### PEDIDO DE TAREFA 1
No trecho sobre COBOL, por que, na opinião de Denis, o COBOL nem sempre atrai o público jovem? Responda em uma a três frases.
### PEDIDO DE TAREFA 2
Responda com base no trecho sobre COBOL:
(a) Quais linguagens têm workloads dentro do mainframe atualmente?
(b) Que interface de desenvolvimento Denis cita como conectada ao mainframe hoje?
(c) Em quais países Denis diz que o servidor mainframe pode estar?
### PEDIDO DE TAREFA 3
Retome o trecho sobre COBOL e prossiga a partir da última frase apresentada.

### TRECHO SELECIONADO
◇ ◇ ◇ ◇ ◇
Ele é fortemente integrado à arquitetura da máquina e possui um desempenho excepcional. Atualmente, temos workloads de Java, Python e C dentro do mainframe, todos operando em conjunto. Um programa COBOL pode chamar C ou Python, e um programa Java no mainframe pode chamar COBOL. A conexão entre o ecossistema de linguagens é nativa na plataforma.
André: O COBOL consegue desempenhar a função de integrar diferentes linguagens, permitindo que especialistas sejam chamados para tarefas específicas.
Denis: É possível ter um módulo especializado em Java que acessa um Db2. Em vez de manter esse componente no COBOL, fazemos uma chamada e o deixamos como um objeto mais especializado, permitindo que outras linguagens também realizem o acesso especializado ao Db2.
André: Estou curioso sobre o mercado em si, no sentido de entrar nele e encontrar oportunidades. Existem muitos perfis diferentes no mundo Dev. Há pessoas apaixonadas por interagir com pessoas usuárias que se dedicam ao front-end, enquanto outras são apaixonadas pelo back-end.
No entanto, parece que, em algum momento, isso se limita às tecnologias que estão em alta no momento, como Java, JavaScript no front-end ou Node no back-end.
O COBOL, apesar de ter muito espaço, nem sempre atrai o público jovem a conhecê-lo, aprendê-lo e trabalhar com seus desafios. Existe alguma hipótese sobre por que isso acontece?
Denis: Acredito que o mundo acadêmico se afastou um pouco do discurso do COBOL. Ficamos muito focados no front-end, na entrega de interfaces gráficas, no uso do mouse e do clique, enquanto ninguém quer a tela escura do mainframe.
É verdade que esse discurso fazia sentido em determinado momento, mas hoje, temos interfaces de desenvolvimento como o Eclipse conectadas ao mainframe.
A pessoa desenvolvedora que faz manutenção nem sabe onde está o sistema. De repente, o servidor mainframe está na China ou na Índia, e nós trabalhamos no Eclipse, trazemos para o nosso workspace, e conseguimos trabalhar sem a preocupação de estar conectados ao servidor do legado.
◇ ◇ ◇ ◇ ◇
Registros de um conjunto de dados:
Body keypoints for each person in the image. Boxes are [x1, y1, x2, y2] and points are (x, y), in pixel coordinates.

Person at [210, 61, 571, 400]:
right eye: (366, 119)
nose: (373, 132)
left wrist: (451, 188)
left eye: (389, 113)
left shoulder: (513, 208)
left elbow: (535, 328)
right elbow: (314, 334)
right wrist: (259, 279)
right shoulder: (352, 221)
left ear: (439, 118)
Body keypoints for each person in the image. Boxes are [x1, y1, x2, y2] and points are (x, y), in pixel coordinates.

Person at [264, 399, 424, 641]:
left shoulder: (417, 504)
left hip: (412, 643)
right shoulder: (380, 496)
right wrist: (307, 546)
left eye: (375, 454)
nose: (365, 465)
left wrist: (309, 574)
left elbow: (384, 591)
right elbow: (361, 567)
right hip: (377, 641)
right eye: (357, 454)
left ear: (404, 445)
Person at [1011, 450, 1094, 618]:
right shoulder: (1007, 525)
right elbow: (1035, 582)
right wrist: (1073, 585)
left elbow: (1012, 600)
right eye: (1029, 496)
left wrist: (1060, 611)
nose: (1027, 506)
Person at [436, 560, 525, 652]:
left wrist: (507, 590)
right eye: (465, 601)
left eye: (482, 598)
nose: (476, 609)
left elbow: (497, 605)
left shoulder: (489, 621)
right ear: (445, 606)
◇ ◇ ◇ ◇ ◇
### RESPOSTA DA TAREFA 1
Denis acredita que o mundo acadêmico se afastou um pouco do discurso do COBOL e ficou muito focado no front-end, na entrega de interfaces gráficas e no uso do mouse e do clique. Nesse cenário, ninguém quer a tela escura do mainframe.

### RESPOSTA DA TAREFA 2
(a) Java, Python e C.
(b) O Eclipse.
(c) Na China ou na Índia.

### RESPOSTA DA TAREFA 3
Não gosto quando o mainframe é chamado de legado; prefiro chamá-lo de core, pois ele não é legado. Nosso fundo de garantia está no mainframe, o PIX roda no mainframe, nossa vida financeira está no mainframe, o serviço social de aposentadoria, de INSS; tudo isso é mainframe.
Quando mencionam a ideia de legado, sempre corrijo dizendo que trabalho com o core.
André: Essa diferenciação é importante, pois quando falamos em legado, pensamos em algo que está para ser substituído ou que está em um canto, difícil de se livrar, mas não o que acontece.
As oportunidades que surgem nesse contexto têm aparecido mais em forma de consultoria ou em vagas dentro de instituições? Como isso funciona?
Denis: Acredito que há as duas possibilidades. Existem clientes que investem em treinamento, colocando estagiários e querendo criar perfis internamente que troquem conhecimento com o pessoal que está prestes a se aposentar.
Há também muitos serviços de consultoria, onde contratam empresas para desenvolver ou melhorar módulos, ou integrar novos módulos, necessitando de equipes para isso.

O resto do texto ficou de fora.